Required work: What is needed here is an exact transcription of the entries that follow.

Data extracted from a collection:

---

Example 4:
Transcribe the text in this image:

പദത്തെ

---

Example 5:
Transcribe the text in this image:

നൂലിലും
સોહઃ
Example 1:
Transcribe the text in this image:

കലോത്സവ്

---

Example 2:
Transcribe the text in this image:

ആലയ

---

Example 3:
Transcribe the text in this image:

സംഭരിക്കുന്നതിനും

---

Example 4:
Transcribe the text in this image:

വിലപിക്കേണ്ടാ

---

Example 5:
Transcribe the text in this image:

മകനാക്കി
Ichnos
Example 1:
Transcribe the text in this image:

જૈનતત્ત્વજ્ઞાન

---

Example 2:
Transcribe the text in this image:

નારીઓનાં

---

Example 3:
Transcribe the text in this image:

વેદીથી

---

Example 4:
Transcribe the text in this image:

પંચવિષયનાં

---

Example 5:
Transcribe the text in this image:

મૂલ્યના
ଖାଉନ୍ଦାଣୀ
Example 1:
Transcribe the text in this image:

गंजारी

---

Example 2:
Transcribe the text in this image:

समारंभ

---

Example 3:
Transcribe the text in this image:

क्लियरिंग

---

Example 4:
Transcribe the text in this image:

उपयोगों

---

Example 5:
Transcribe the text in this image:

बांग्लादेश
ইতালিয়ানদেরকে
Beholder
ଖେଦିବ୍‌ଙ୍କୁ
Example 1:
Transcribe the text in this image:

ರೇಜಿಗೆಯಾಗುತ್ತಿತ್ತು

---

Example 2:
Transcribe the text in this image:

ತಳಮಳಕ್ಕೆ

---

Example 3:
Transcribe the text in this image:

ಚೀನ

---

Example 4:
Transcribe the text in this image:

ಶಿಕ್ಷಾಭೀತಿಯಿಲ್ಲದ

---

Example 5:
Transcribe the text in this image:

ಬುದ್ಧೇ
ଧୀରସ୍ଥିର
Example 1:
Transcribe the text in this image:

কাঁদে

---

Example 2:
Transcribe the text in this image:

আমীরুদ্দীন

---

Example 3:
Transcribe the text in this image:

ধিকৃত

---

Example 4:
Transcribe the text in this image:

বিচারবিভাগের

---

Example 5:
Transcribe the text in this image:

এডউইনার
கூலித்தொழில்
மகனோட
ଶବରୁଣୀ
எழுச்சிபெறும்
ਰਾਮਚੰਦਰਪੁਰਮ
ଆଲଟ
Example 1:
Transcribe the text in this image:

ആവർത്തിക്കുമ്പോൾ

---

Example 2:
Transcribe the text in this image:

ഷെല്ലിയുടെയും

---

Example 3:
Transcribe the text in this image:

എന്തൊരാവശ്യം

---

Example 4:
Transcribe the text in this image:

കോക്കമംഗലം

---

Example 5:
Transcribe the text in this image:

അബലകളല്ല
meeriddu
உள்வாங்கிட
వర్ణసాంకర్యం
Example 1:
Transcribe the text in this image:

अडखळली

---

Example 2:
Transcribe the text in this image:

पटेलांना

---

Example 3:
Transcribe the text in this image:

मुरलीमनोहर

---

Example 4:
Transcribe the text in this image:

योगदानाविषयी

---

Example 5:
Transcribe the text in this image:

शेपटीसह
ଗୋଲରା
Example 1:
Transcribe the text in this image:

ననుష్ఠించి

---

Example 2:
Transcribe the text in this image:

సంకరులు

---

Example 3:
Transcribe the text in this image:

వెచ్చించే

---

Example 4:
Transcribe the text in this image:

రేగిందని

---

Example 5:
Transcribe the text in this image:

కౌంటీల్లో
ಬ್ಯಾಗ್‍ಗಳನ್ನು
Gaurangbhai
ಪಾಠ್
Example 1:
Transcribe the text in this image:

Response box:
---

Example 4:
Transcribe the text in this image:

പദത്തെ

---

Example 5:
Transcribe the text in this image:

നൂലിലും
સોહઃ
Example 1:
Transcribe the text in this image:

കലോത്സവ്

---

Example 2:
Transcribe the text in this image:

ആലയ

---

Example 3:
Transcribe the text in this image:

സംഭരിക്കുന്നതിനും

---

Example 4:
Transcribe the text in this image:

വിലപിക്കേണ്ടാ

---

Example 5:
Transcribe the text in this image:

മകനാക്കി
Ichnos
Example 1:
Transcribe the text in this image:

જૈનતત્ત્વજ્ઞાન

---

Example 2:
Transcribe the text in this image:

નારીઓનાં

---

Example 3:
Transcribe the text in this image:

વેદીથી

---

Example 4:
Transcribe the text in this image:

પંચવિષયનાં

---

Example 5:
Transcribe the text in this image:

મૂલ્યના
ଖାଉନ୍ଦାଣୀ
Example 1:
Transcribe the text in this image:

गंजारी

---

Example 2:
Transcribe the text in this image:

समारंभ

---

Example 3:
Transcribe the text in this image:

क्लियरिंग

---

Example 4:
Transcribe the text in this image:

उपयोगों

---

Example 5:
Transcribe the text in this image:

बांग्लादेश
ইতালিয়ানদেরকে
Beholder
ଖେଦିବ୍‌ଙ୍କୁ
Example 1:
Transcribe the text in this image:

ರೇಜಿಗೆಯಾಗುತ್ತಿತ್ತು

---

Example 2:
Transcribe the text in this image:

ತಳಮಳಕ್ಕೆ

---

Example 3:
Transcribe the text in this image:

ಚೀನ

---

Example 4:
Transcribe the text in this image:

ಶಿಕ್ಷಾಭೀತಿಯಿಲ್ಲದ

---

Example 5:
Transcribe the text in this image:

ಬುದ್ಧೇ
ଧୀରସ୍ଥିର
Example 1:
Transcribe the text in this image:

কাঁদে

---

Example 2:
Transcribe the text in this image:

আমীরুদ্দীন

---

Example 3:
Transcribe the text in this image:

ধিকৃত

---

Example 4:
Transcribe the text in this image:

বিচারবিভাগের

---

Example 5:
Transcribe the text in this image:

এডউইনার
கூலித்தொழில்
மகனோட
ଶବରୁଣୀ
எழுச்சிபெறும்
ਰਾਮਚੰਦਰਪੁਰਮ
ଆଲଟ
Example 1:
Transcribe the text in this image:

ആവർത്തിക്കുമ്പോൾ

---

Example 2:
Transcribe the text in this image:

ഷെല്ലിയുടെയും

---

Example 3:
Transcribe the text in this image:

എന്തൊരാവശ്യം

---

Example 4:
Transcribe the text in this image:

കോക്കമംഗലം

---

Example 5:
Transcribe the text in this image:

അബലകളല്ല
meeriddu
உள்வாங்கிட
వర్ణసాంకర్యం
Example 1:
Transcribe the text in this image:

अडखळली

---

Example 2:
Transcribe the text in this image:

पटेलांना

---

Example 3:
Transcribe the text in this image:

मुरलीमनोहर

---

Example 4:
Transcribe the text in this image:

योगदानाविषयी

---

Example 5:
Transcribe the text in this image:

शेपटीसह
ଗୋଲରା
Example 1:
Transcribe the text in this image:

ననుష్ఠించి

---

Example 2:
Transcribe the text in this image:

సంకరులు

---

Example 3:
Transcribe the text in this image:

వెచ్చించే

---

Example 4:
Transcribe the text in this image:

రేగిందని

---

Example 5:
Transcribe the text in this image:

కౌంటీల్లో
ಬ್ಯಾಗ್‍ಗಳನ್ನು
Gaurangbhai
ಪಾಠ್
Example 1:
Transcribe the text in this image:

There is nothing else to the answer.